Fleet Safety Video Tip: Responding to a Traffic Break

May 4, 2015

VIDEO: A Near-Collision During a Traffic Break

There are times when law enforcement officers need to quickly slow down the pace of traffic on a highway because of an upcoming driving hazard. Maybe there’s a thick patch of fog around the bend. Maybe, because a truck’s cargo wasn’t properly secured, a dining room set now occupies two of the lanes ahead and road workers are busy moving the furniture out of the way. Or perhaps the upcoming hazard involves police emergency operations.

In such scenarios an officer may execute a "traffic break," driving across multiple lanes of traffic in a snake-like manner with the rear emergency lights on. The driving maneuver, also called a "rolling road block," is intended to instantly slow down multiple lanes of traffic behind the patrol car. Unfortunately, nearby drivers sometimes become confused and aren't sure what to do.

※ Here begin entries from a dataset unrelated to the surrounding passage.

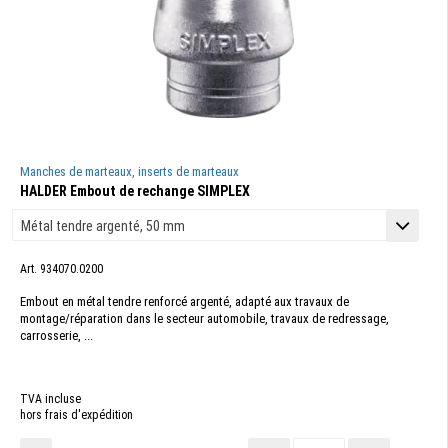
Manches de marteaux, inserts de marteaux
HALDER Embout de rechange SIMPLEX
Art. 934070.0200
Embout en métal tendre renforcé argenté, adapté aux travaux de
montage/réparation dans le secteur automobile, travaux de redressage,
carrosserie, ...
TVA incluse
hors frais d'expédition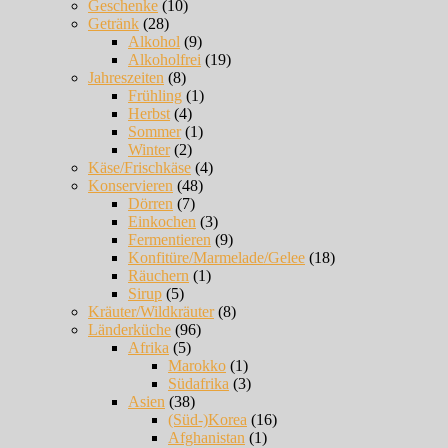
Geschenke
(10)
Getränk
(28)
Alkohol
(9)
Alkoholfrei
(19)
Jahreszeiten
(8)
Frühling
(1)
Herbst
(4)
Sommer
(1)
Winter
(2)
Käse/Frischkäse
(4)
Konservieren
(48)
Dörren
(7)
Einkochen
(3)
Fermentieren
(9)
Konfitüre/Marmelade/Gelee
(18)
Räuchern
(1)
Sirup
(5)
Kräuter/Wildkräuter
(8)
Länderküche
(96)
Afrika
(5)
Marokko
(1)
Südafrika
(3)
Asien
(38)
(Süd-)Korea
(16)
Afghanistan
(1)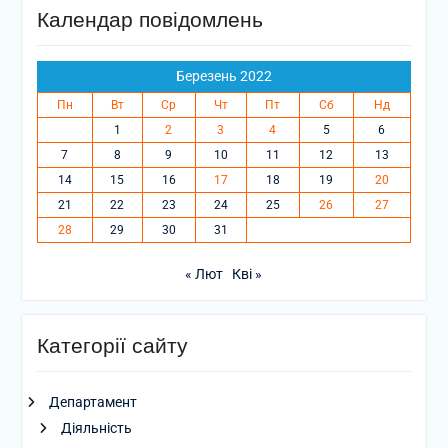
Календар повідомлень
Березень 2022
Пн
Вт
Ср
Чт
Пт
Сб
Нд
1
2
3
4
5
6
7
8
9
10
11
12
13
14
15
16
17
18
19
20
21
22
23
24
25
26
27
28
29
30
31
« Лют
Кві »
Категорії сайту
Департамент
Діяльність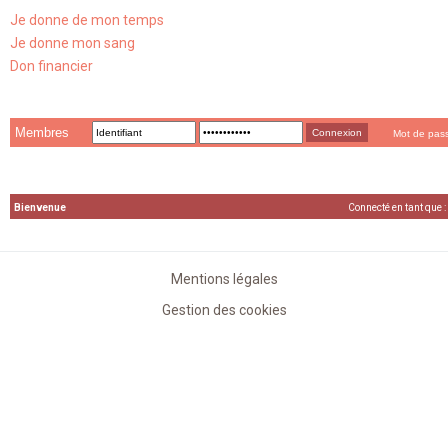
Je donne de mon temps
Je donne mon sang
Don financier
Membres
Mot de pas
Bienvenue
Connecté en tant que :
Mentions légales
Gestion des cookies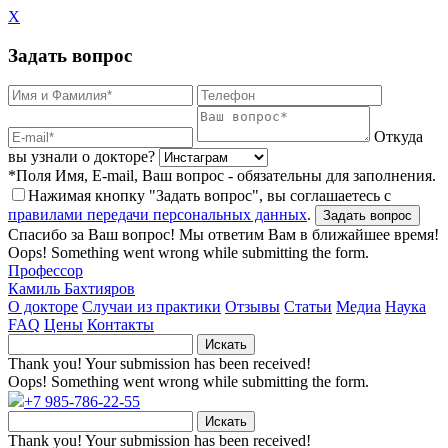
X
Задать вопрос
Откуда
вы узнали о докторе?
*Поля Имя, E-mail, Ваш вопрос - обязательны для заполнения.
Нажимая кнопку "Задать вопрос", вы соглашаетесь с
правилами передачи персональных данных
.
Спасибо за Ваш вопрос! Мы ответим Вам в ближайшее время!
Oops! Something went wrong while submitting the form.
Профессор
Камиль Бахтияров
О докторе
Случаи из практики
Отзывы
Статьи
Медиа
Наука
FAQ
Цены
Контакты
Thank you! Your submission has been received!
Oops! Something went wrong while submitting the form.
+7 985-786-22-55
Thank you! Your submission has been received!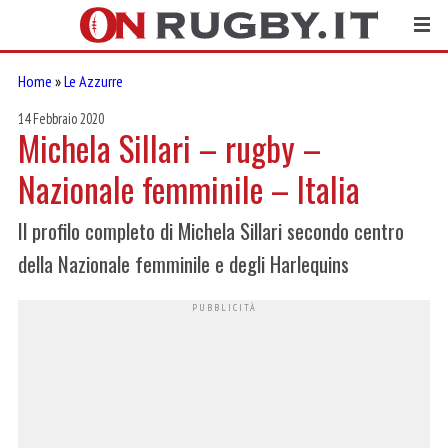
Home
»
Le Azzurre
14 Febbraio 2020
Michela Sillari – rugby –
Nazionale femminile – Italia
Il profilo completo di Michela Sillari secondo centro
della Nazionale femminile e degli Harlequins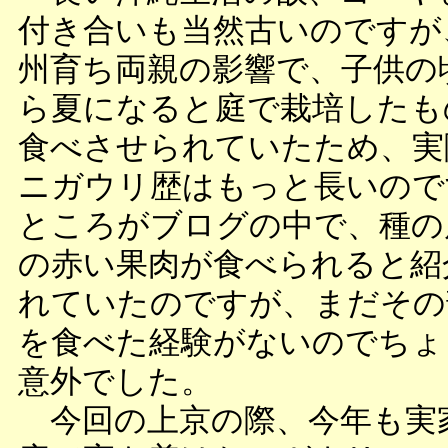
付き合いも当然古いのですが
州育ち両親の影響で、子供の
ら夏になると庭で栽培したも
食べさせられていたため、実
ニガウリ歴はもっと長いので
ところがブログの中で、種の
の赤い果肉が食べられると紹
れていたのですが、まだその
を食べた経験がないのでちょ
意外でした。
今回の上京の際、今年も実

In the video above, you'll see what can go wrong during a traffic break. The patrol car is nearly rear-ended. (You can view the video by clicking on the photo or link below the headline.)

According to the California Department of Motor Vehicles, a motorist should take these steps when encountering a traffic break:

  • Activate your emergency flashers to warn other drivers of the hazard ahead.
  • Slowly begin to decrease your speed. Do not slow abruptly unless it is necessary to avoid a collision. Slow to the same speed as the officer while keeping a safe distance from the patrol vehicle ahead of you.
  • Don’t attempt to drive past the patrol vehicle.
  • Don’t accelerate until the patrol vehicle has turned off its emergency lights and traffic conditions ahead allow the return to normal speeds.

You may want to pass these tips along to fleet drivers as a friendly reminder. It's not every day that you encounter a traffic break. But it's crucial to respond in a quick, decisive manner on the rare occasions when you do and proceed with extreme caution.

Comments

  1. 1. andrew [ May 05, 2015 @ 08:23AM ]

    this is a good story

  2. 2. Damon [ May 06, 2015 @ 06:30AM ]

    Does the activation of hazard lights whle moving apply in the state of FL where it is typically not permitted unless a vehicle is disabled?